[SUPPLIED DATA Boundary: Start]

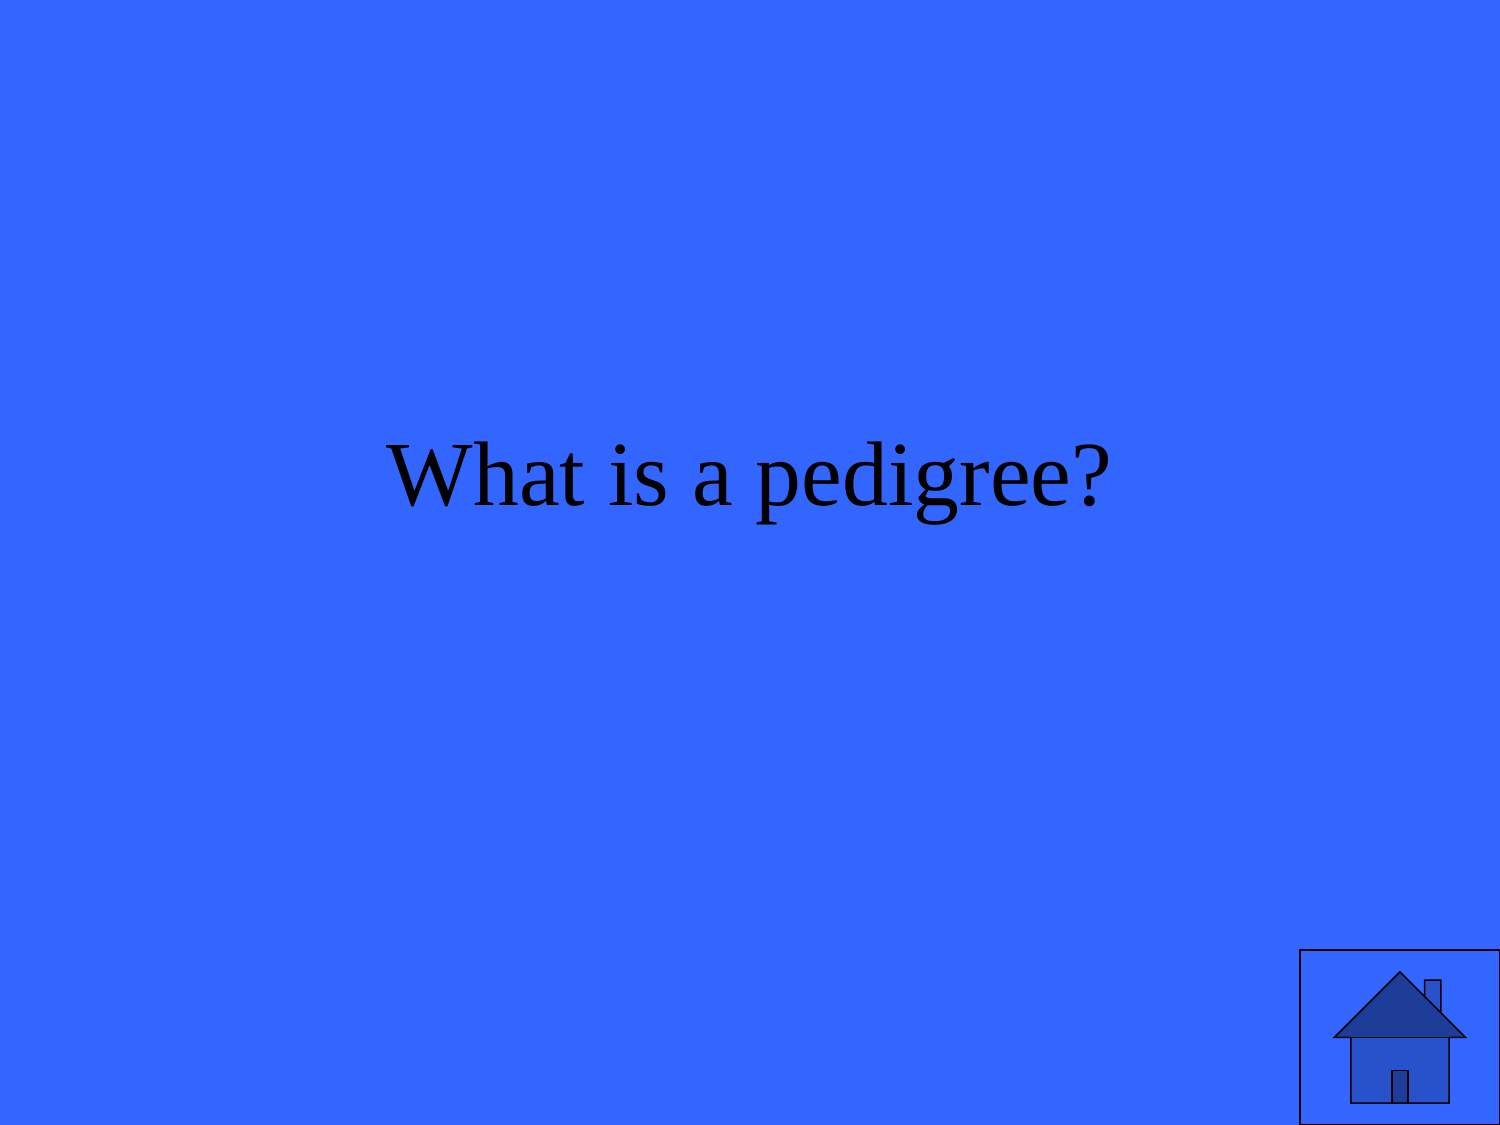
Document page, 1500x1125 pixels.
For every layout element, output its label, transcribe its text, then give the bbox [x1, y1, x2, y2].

text_box [1299, 950, 1500, 1125]
title What is a pedigree? [112, 375, 1388, 563]
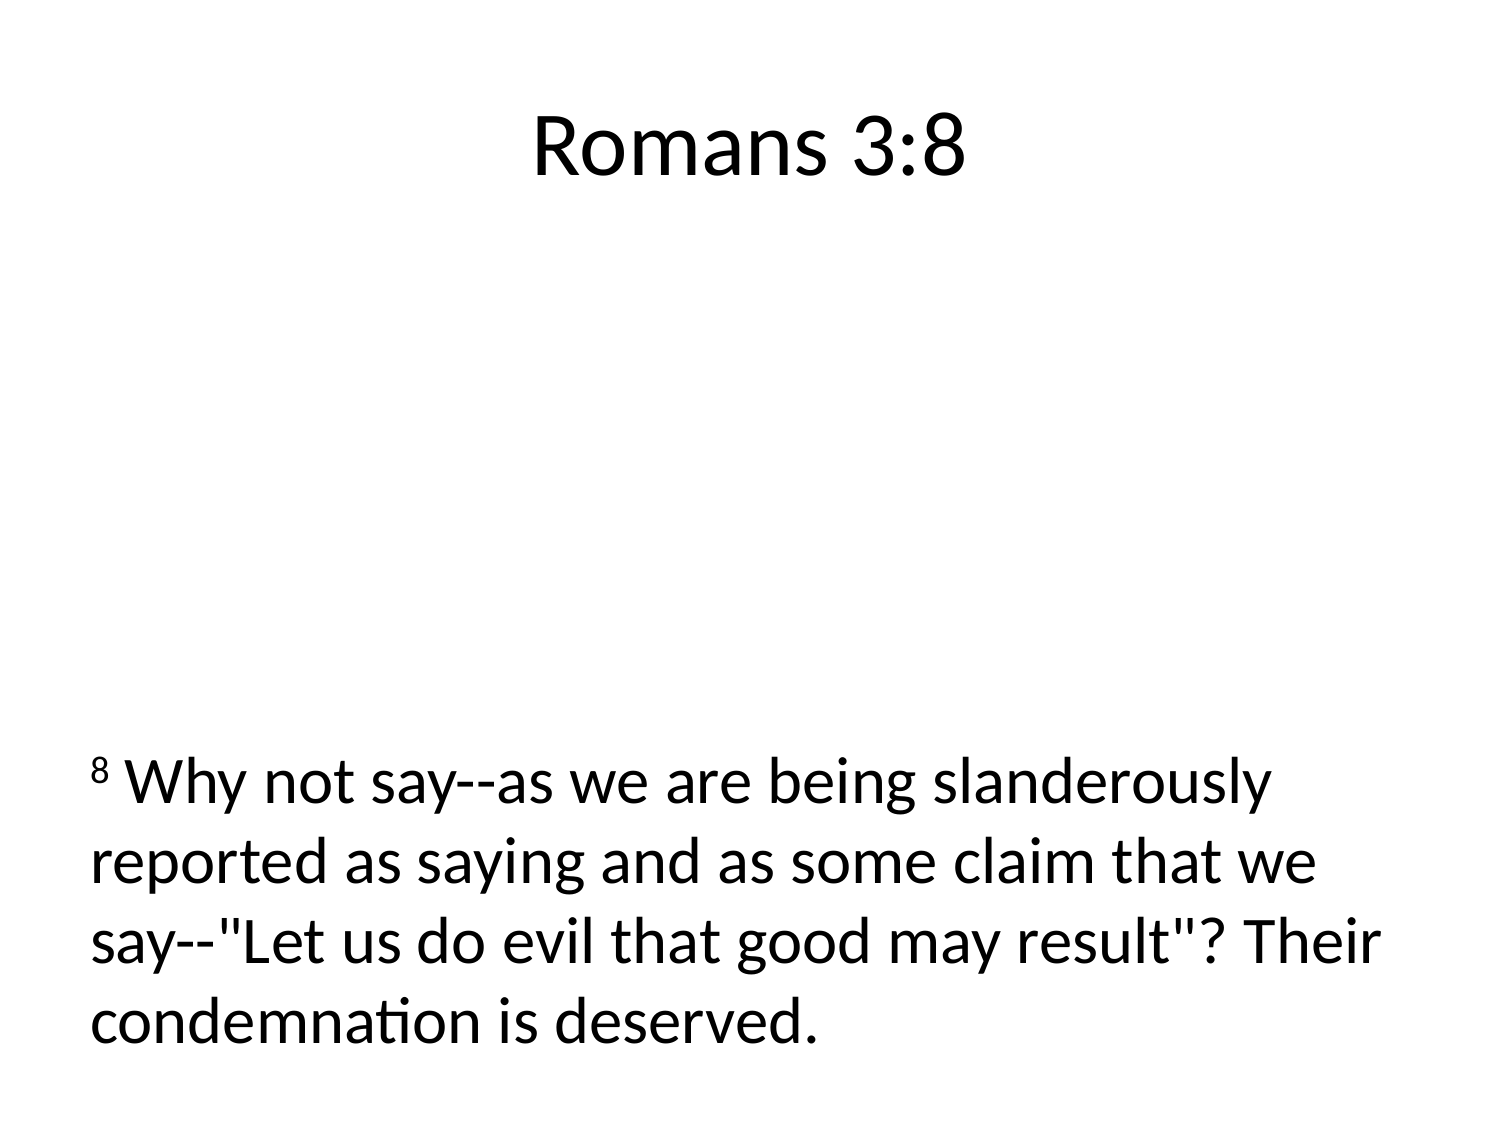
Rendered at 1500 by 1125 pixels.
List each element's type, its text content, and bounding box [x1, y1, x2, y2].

list 8 Why not say--as we are being slanderously reported as saying and as some claim that we say--"Let us do evil that good may result"? Their condemnation is deserved. [75, 262, 1425, 1005]
title Romans 3:8 [75, 45, 1425, 233]
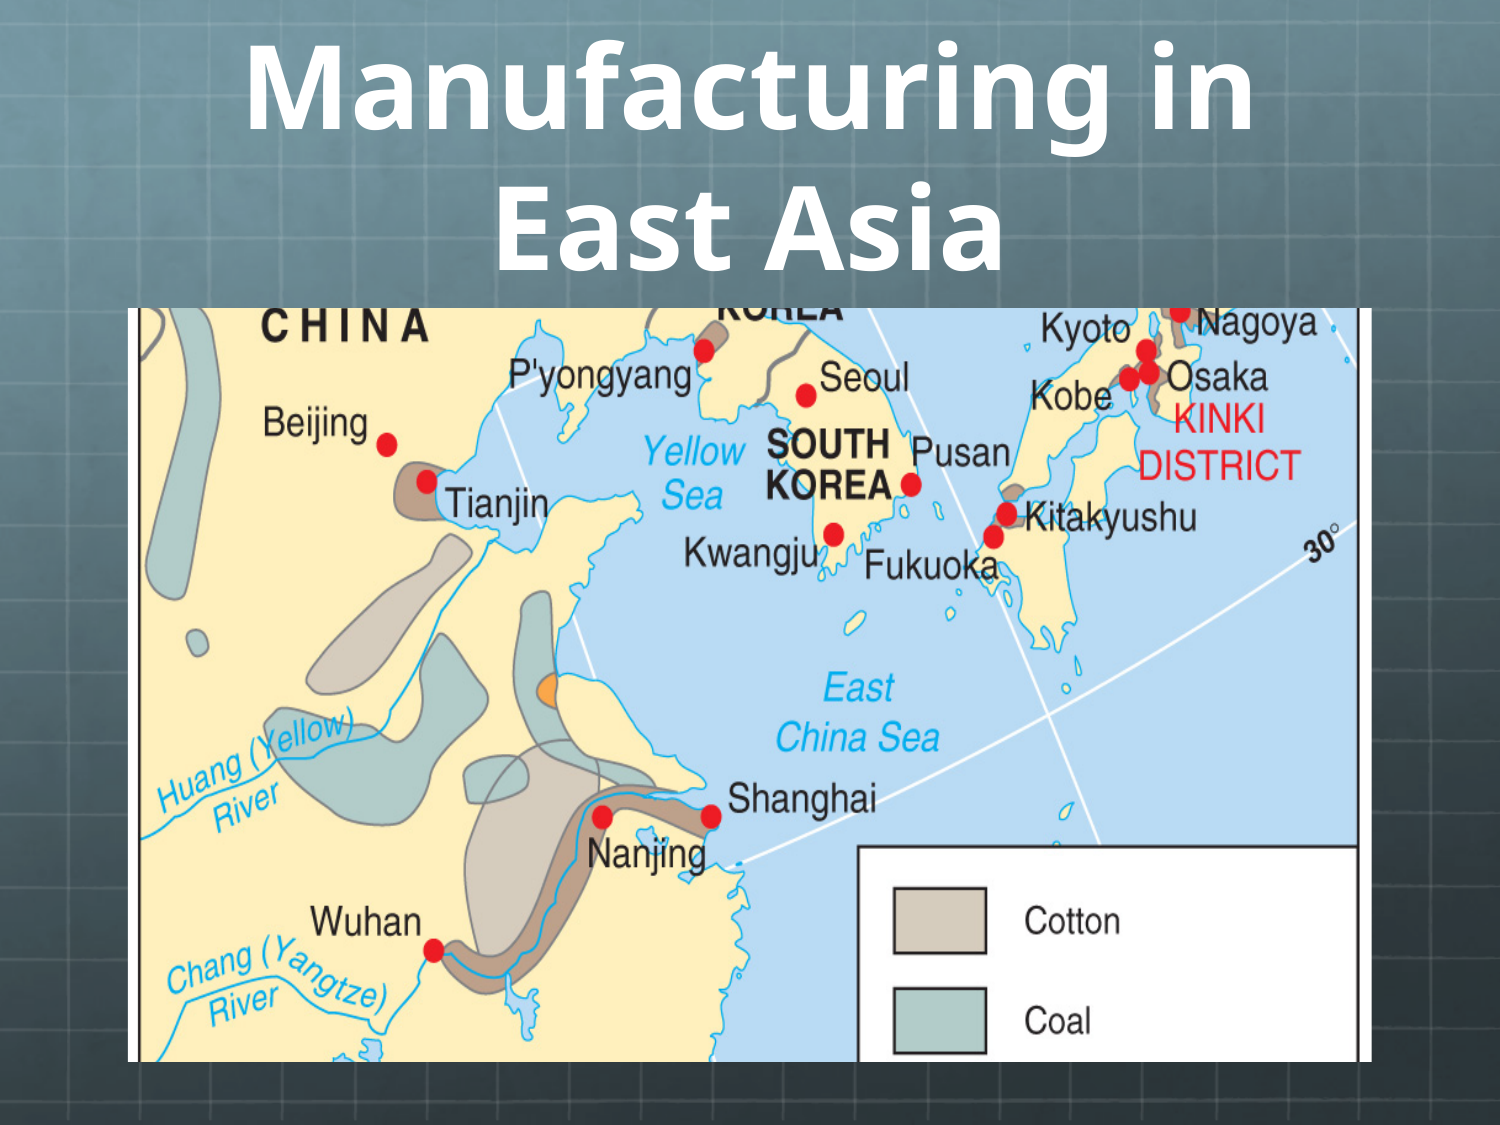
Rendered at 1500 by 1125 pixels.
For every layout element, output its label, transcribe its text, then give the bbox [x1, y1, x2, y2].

picture [0, 0, 1500, 1125]
title Manufacturing in East Asia [127, 17, 1372, 289]
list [127, 308, 1373, 1062]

[SUPPLIED DATA Boundary: End]

# JOB ITEM
In copying the material, drop all pictures and keep everything else identical.

# EXERCISE RESULT
Document page, 1500x1125 pixels.
For every layout element, output its label, transcribe its text, then give the bbox [x1, y1, x2, y2].

text_box [1299, 950, 1500, 1125]
title What is a pedigree? [112, 375, 1388, 563]
Rendered at 1500 by 1125 pixels.
List each element's type, its text content, and bounding box [x1, y1, x2, y2].

list 8 Why not say--as we are being slanderously reported as saying and as some claim that we say--"Let us do evil that good may result"? Their condemnation is deserved. [75, 262, 1425, 1005]
title Romans 3:8 [75, 45, 1425, 233]
Rendered at 1500 by 1125 pixels.
For every layout element, output its label, transcribe its text, then give the bbox [x1, y1, x2, y2].

picture [0, 0, 1500, 1125]
title Manufacturing in East Asia [127, 17, 1372, 289]
list [127, 308, 1373, 1062]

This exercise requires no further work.